When we pop and item we can add another one. Take into account that q.put() will return the rowid of the latest inserted message, it does not represent the current queue size.

q.pop()

#    {'message': 'aktabyjadzrsohlitnei',
#     'message_id': '08b201c31099a296ef37f23b5257e5b6'}

# Now we can put another message without error
q.put("hello")

# 51

Empty queues

We can check if a queue is empty using the q.empty() method.

# Check if a queue is empty
assert q.empty() == False

q2 = SQLQueue(":memory:")

assert q2.empty() == True

Benchmarks

Inserting items in the queue.

import gc

In-memory SQL queue

q = SQLQueue(":memory:", maxsize=None)

gc.collect()

# %%timeit -n10000 -r7

q.put(random_string(20))

# 40.2 µs ± 12 µs per loop (mean ± std. dev. of 7 runs, 10000 loops each)

q.qsize()

# 70000

Standard python queue.

from queue import Queue

q = Queue()

gc.collect()

# %%timeit -n10000 -r7

q.put(random_string(20))

# 21.9 µs ± 3.57 µs per loop (mean ± std. dev. of 7 runs, 10000 loops each)

Persistent SQL queue

q = SQLQueue("test.queue", maxsize=None)

gc.collect()

# %%timeit -n10000 -r7

q.put(random_string(20))

# 161 µs ± 5.36 µs per loop (mean ± std. dev. of 7 runs, 10000 loops each)

assert q.conn.isolation_level is None

Creating, popping and setting messages as done.

q = Queue()

gc.collect()

# %%timeit -n10000 -r7

tid = random_string(20)

q.put(tid)

q.get()

q.task_done()

# 27 µs ± 3.69 µs per loop (mean ± std. dev. of 7 runs, 10000 loops each)

q = SQLQueue(":memory:", maxsize=None)

gc.collect()

# %%timeit -n10000 -r7

tid = random_string(20)

q.put(tid)

task = q.pop()

q.done(task["message_id"])

# 80.2 µs ± 4.02 µs per loop (mean ± std. dev. of 7 runs, 10000 loops each)

SQLite version 3.35.0

SQLite introduced the RETURNING clause in version 3.35.0. If the SQLite used in you application supports it, the RETURNING clause will be used. The RETURNING clause makes message pop'ing a lot faster:

from litequeue import SQLQueue
import gc

from string import ascii_lowercase, printable
from random import choice


def random_string(string_length=10, fuzz=False, space=False):
    """Generate a random string of fixed length"""
    letters = ascii_lowercase
    letters = letters + " " if space else letters
    if fuzz:
        letters = printable
    return "".join(choice(letters) for i in range(string_length))

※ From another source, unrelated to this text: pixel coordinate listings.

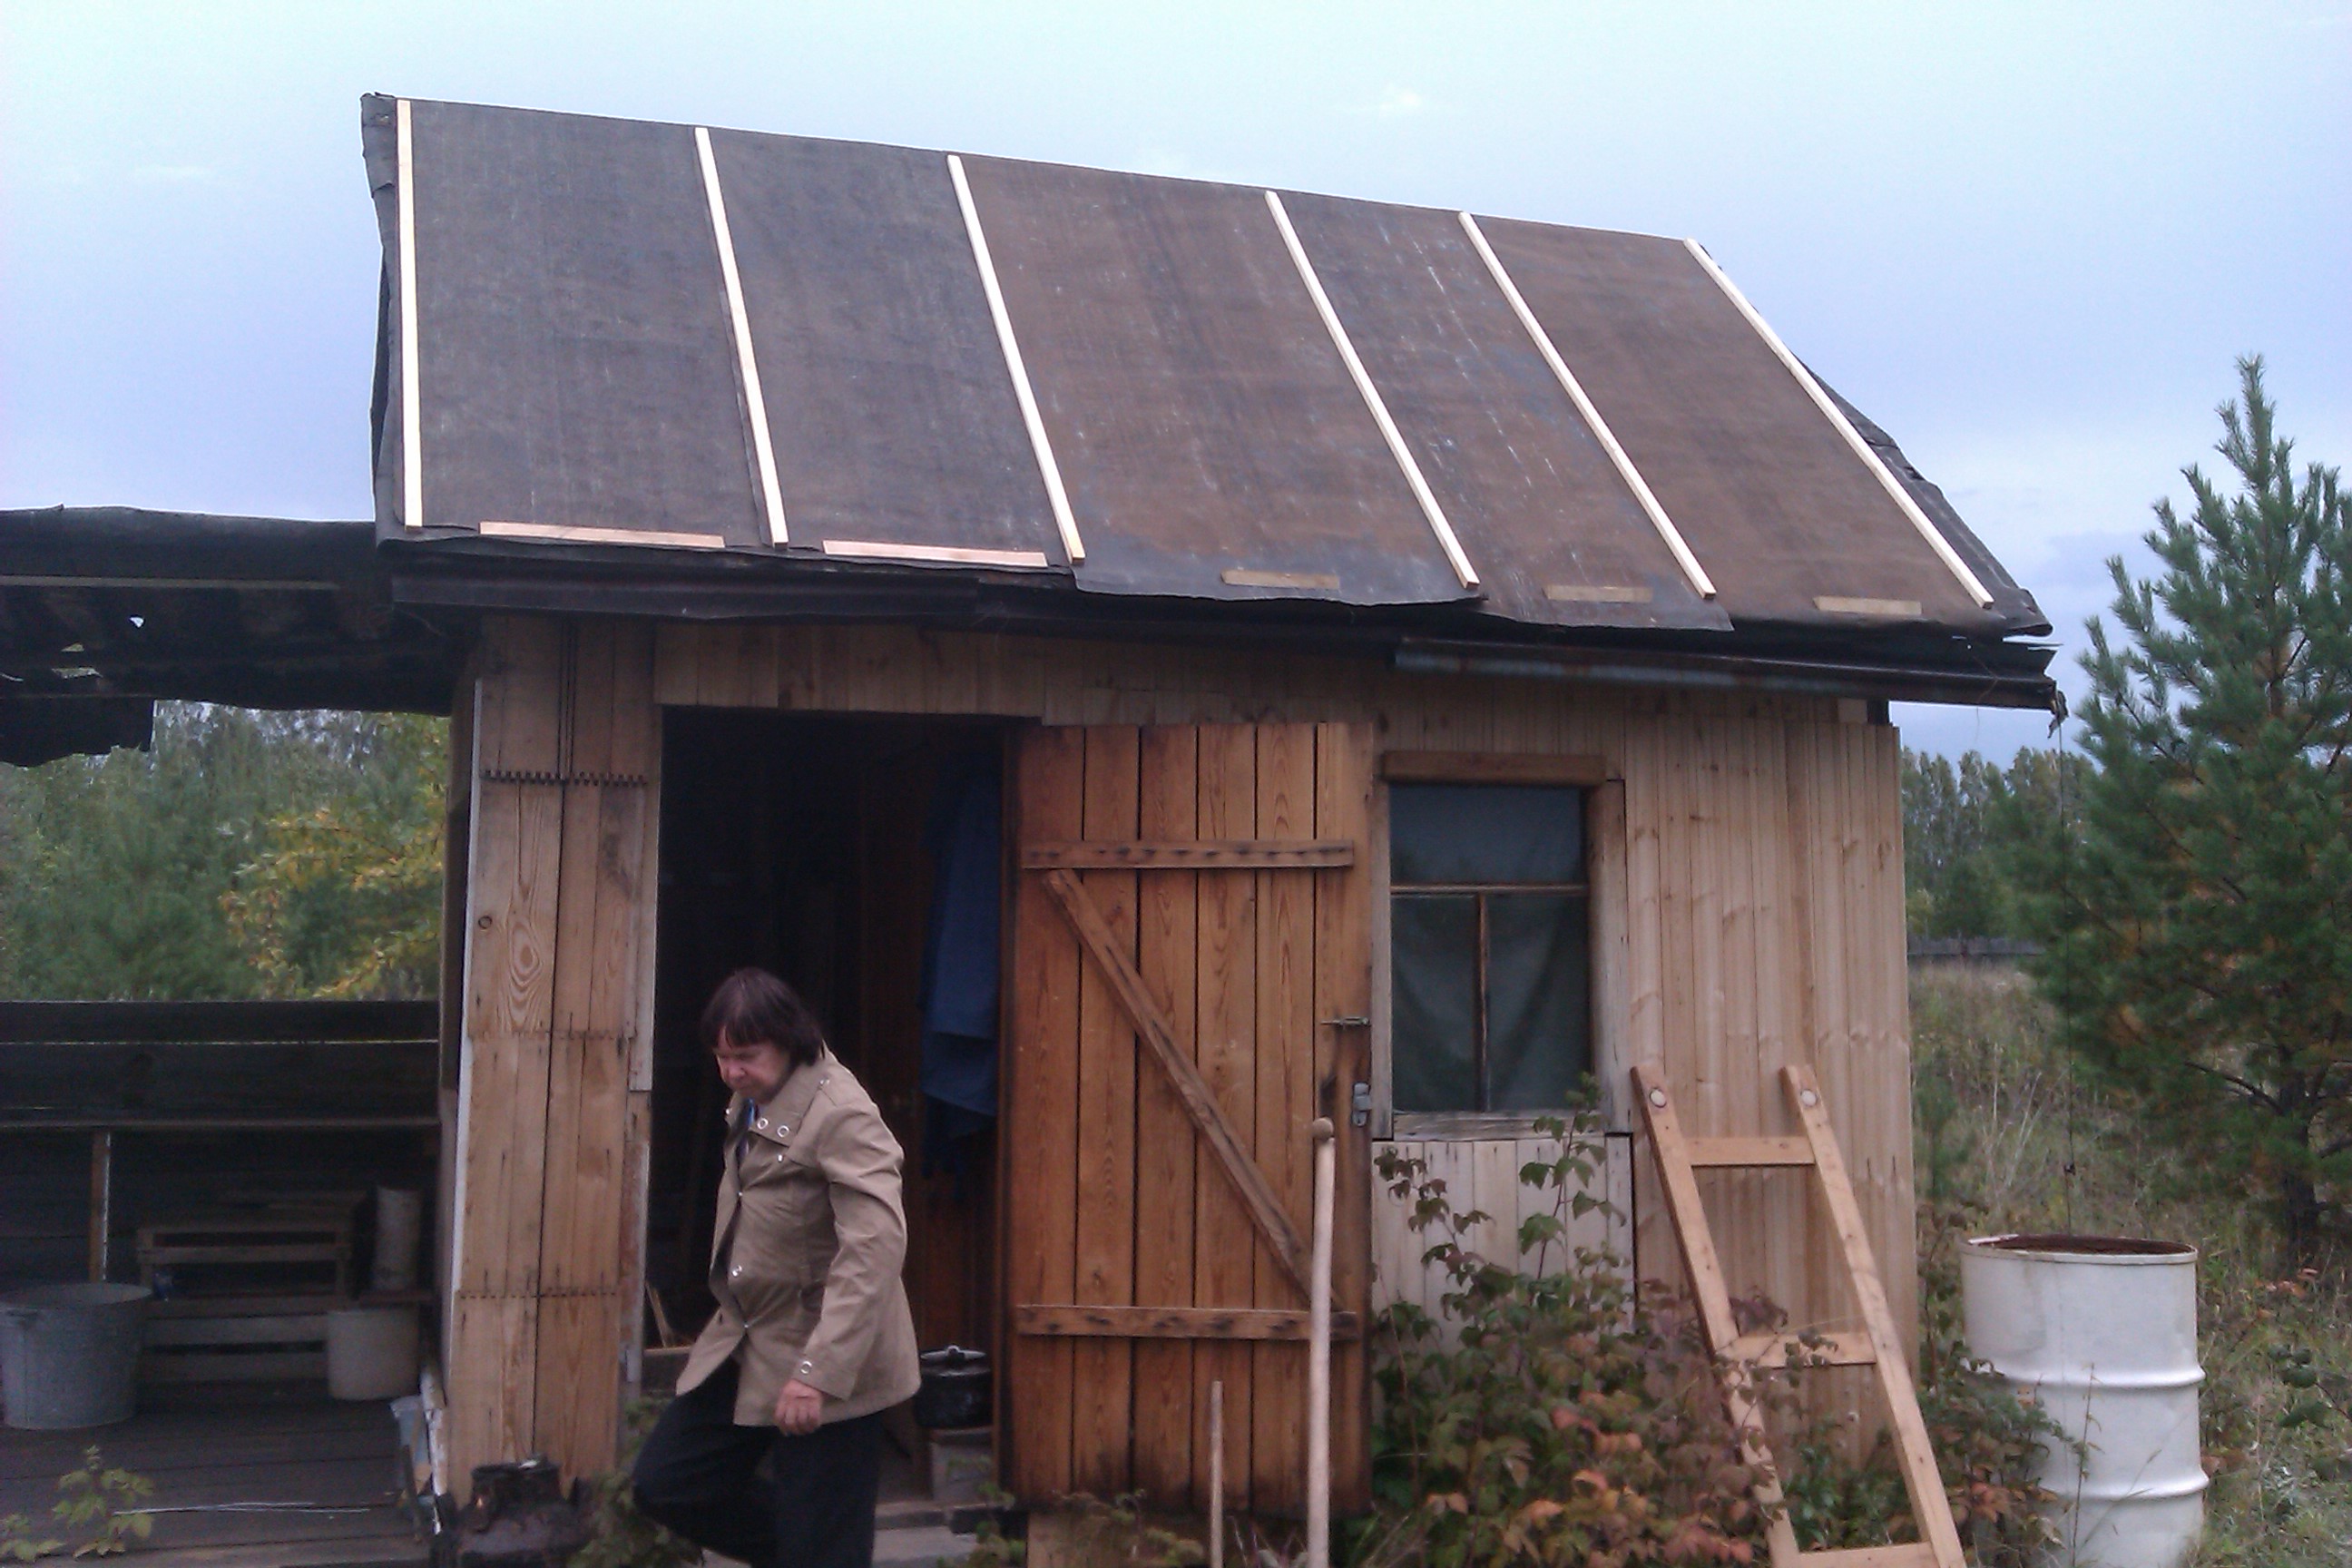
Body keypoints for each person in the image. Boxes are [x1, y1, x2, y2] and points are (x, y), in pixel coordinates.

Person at [633, 968, 921, 1568]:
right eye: (720, 1057)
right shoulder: (755, 1097)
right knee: (667, 1483)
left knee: (823, 1546)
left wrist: (817, 1372)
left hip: (831, 1361)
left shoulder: (842, 1115)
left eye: (744, 1056)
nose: (730, 1072)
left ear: (790, 1041)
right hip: (749, 1340)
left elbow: (874, 1250)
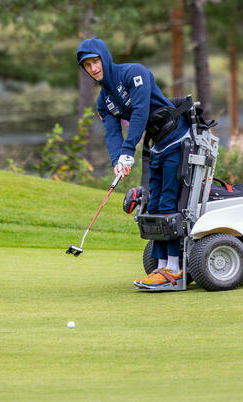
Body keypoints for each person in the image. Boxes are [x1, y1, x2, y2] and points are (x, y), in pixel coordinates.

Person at [76, 37, 191, 290]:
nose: (94, 68)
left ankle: (173, 268)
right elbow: (112, 133)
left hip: (177, 136)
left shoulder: (134, 73)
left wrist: (129, 150)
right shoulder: (103, 101)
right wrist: (118, 160)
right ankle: (161, 265)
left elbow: (140, 110)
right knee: (154, 202)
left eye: (96, 62)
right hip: (157, 145)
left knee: (169, 200)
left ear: (104, 58)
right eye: (88, 65)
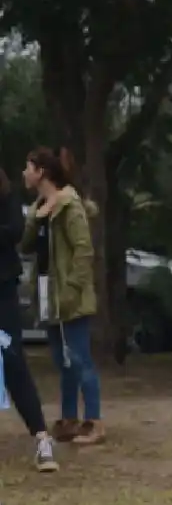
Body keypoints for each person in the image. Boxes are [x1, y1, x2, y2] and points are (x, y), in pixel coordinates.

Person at [21, 147, 104, 445]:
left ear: (41, 171)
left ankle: (93, 421)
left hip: (70, 296)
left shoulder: (70, 206)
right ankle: (69, 419)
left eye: (28, 167)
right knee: (62, 360)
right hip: (47, 293)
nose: (24, 173)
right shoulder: (38, 208)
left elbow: (83, 251)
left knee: (80, 359)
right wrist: (34, 219)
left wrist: (71, 288)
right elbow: (26, 247)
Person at [0, 165, 57, 472]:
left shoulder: (5, 195)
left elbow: (15, 232)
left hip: (2, 289)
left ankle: (42, 438)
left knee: (13, 362)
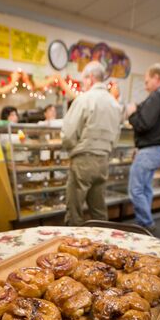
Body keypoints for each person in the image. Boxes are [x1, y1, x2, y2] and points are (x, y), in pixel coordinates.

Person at [61, 61, 122, 226]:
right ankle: (102, 245)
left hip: (83, 160)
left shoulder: (84, 100)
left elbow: (68, 134)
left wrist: (73, 150)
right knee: (99, 209)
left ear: (90, 78)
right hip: (103, 160)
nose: (83, 84)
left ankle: (73, 247)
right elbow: (116, 137)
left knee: (74, 209)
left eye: (83, 80)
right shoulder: (115, 104)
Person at [127, 63, 160, 229]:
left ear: (156, 78)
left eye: (147, 81)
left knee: (135, 190)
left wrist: (132, 113)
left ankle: (146, 224)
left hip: (148, 150)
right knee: (146, 188)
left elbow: (143, 124)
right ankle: (145, 222)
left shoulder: (158, 96)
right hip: (158, 150)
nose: (145, 85)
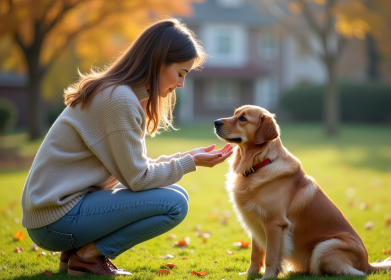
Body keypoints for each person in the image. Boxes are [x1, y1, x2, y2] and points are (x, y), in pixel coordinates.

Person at [21, 18, 233, 276]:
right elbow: (138, 179)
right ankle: (87, 257)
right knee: (175, 204)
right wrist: (190, 163)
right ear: (158, 61)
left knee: (178, 195)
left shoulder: (119, 94)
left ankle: (75, 256)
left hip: (56, 214)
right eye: (180, 73)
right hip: (54, 220)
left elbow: (133, 169)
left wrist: (187, 157)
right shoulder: (118, 100)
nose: (180, 84)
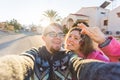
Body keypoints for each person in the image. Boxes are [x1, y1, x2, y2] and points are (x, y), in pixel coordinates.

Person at [1, 23, 120, 80]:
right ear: (43, 38)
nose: (59, 37)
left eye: (60, 34)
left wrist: (104, 41)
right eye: (52, 34)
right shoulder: (35, 53)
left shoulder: (73, 56)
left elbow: (82, 65)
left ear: (83, 42)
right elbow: (24, 61)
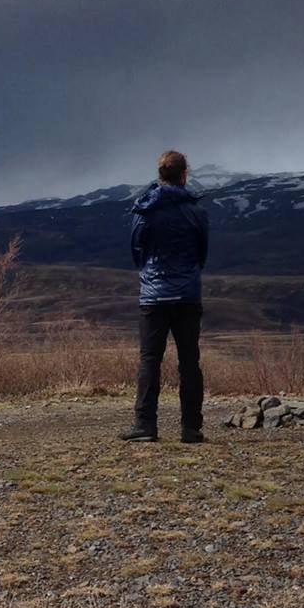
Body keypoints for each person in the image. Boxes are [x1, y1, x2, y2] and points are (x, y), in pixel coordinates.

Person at [124, 150, 211, 442]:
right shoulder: (196, 211)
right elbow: (202, 252)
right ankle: (191, 428)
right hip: (187, 294)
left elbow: (137, 250)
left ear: (159, 175)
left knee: (150, 360)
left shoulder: (144, 211)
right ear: (185, 174)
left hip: (153, 296)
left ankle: (145, 426)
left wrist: (150, 273)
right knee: (189, 361)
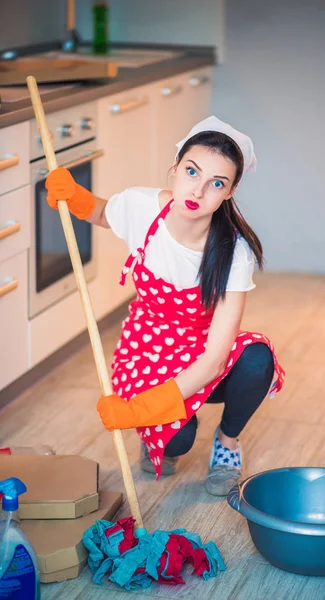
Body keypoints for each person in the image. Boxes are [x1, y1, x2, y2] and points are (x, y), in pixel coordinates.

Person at [45, 116, 285, 496]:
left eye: (216, 183)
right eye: (192, 171)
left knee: (258, 358)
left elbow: (214, 360)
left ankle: (227, 442)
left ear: (230, 191)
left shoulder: (232, 250)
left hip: (202, 350)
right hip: (147, 348)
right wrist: (73, 195)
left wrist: (142, 411)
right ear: (175, 168)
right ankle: (167, 434)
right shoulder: (141, 206)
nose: (198, 190)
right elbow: (103, 213)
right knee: (177, 442)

q = SQLQueue("pop_bench.db", maxsize=None)

###
# RETURNING
###
q.pop = q._pop_returning

gc.collect()

for _ in range(10000):
    tid = random_string(60)

    q.put(tid)

# benchmark block
for _ in range(8000):
    task = q.pop()

# time: 2.15 s


q = SQLQueue("pop_bench.db", maxsize=None)

###
# custom locking logic in a transaction
###
q.pop = q._pop_transaction

gc.collect()

for _ in range(10000):
    tid = random_string(60)

    q.put(tid)


# benchmark block
for _ in range(8000):
    task = q.pop()

# time: 9.08 s

Disclaimer

I'm still designing the internal structure of litequeue, the messages metadata and how they are created / locked / deleted, so changes can be expected. However, the main functionality and the exposed API of put() / pop() / done() / get() should stay the same. The changes will be mostly internal or adding new methods to the queue. Feedback is welcome!

Alternatives

  • Huey: Huey is a task queue implemented in Python, with multiple backends (Redis/SQLite/in-memory). Huey is a more "complete" task queue, it includes a lot of functionality that is missing from litequeue. The scope of Huey is much bigger, it lets you decorate functions, run tasks periodically, etc. litequeue tries to "just" be a primitive queue implementation on which to build other tools. Even though it's written in Python, litequeue is easy to port to other programming languages and have multiple processes interact with the same persistent queue.